> _REQUIRED ACTION_: All lines below containing the string "potted" are to be copied.

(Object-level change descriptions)
== Segment start ==
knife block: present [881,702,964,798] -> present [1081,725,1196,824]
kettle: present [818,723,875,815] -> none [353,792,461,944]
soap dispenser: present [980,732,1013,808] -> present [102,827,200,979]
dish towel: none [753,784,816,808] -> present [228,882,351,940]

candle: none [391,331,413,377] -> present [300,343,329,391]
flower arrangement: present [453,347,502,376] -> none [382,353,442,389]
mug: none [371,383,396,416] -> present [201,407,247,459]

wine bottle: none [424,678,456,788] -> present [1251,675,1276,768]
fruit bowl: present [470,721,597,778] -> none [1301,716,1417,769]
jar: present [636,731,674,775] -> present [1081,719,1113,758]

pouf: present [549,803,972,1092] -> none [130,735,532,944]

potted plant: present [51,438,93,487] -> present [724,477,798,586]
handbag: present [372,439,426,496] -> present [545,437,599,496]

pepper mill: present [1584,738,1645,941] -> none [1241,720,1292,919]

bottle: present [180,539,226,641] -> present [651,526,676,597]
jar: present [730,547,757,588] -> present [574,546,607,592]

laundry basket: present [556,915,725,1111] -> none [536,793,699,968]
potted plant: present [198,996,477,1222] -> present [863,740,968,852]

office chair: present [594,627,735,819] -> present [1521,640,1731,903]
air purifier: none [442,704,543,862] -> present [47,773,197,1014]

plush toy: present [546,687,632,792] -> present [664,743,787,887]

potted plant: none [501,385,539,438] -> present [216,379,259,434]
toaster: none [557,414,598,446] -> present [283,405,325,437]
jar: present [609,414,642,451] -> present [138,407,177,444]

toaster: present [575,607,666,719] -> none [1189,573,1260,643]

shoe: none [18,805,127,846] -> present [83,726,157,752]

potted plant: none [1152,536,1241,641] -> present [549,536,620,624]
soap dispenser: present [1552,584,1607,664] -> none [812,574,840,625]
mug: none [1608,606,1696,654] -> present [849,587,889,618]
== Segment end ==
> _ANSWER SECTION_:
potted plant: present [51,438,93,487] -> present [724,477,798,586]
potted plant: present [198,996,477,1222] -> present [863,740,968,852]
potted plant: none [501,385,539,438] -> present [216,379,259,434]
potted plant: none [1152,536,1241,641] -> present [549,536,620,624]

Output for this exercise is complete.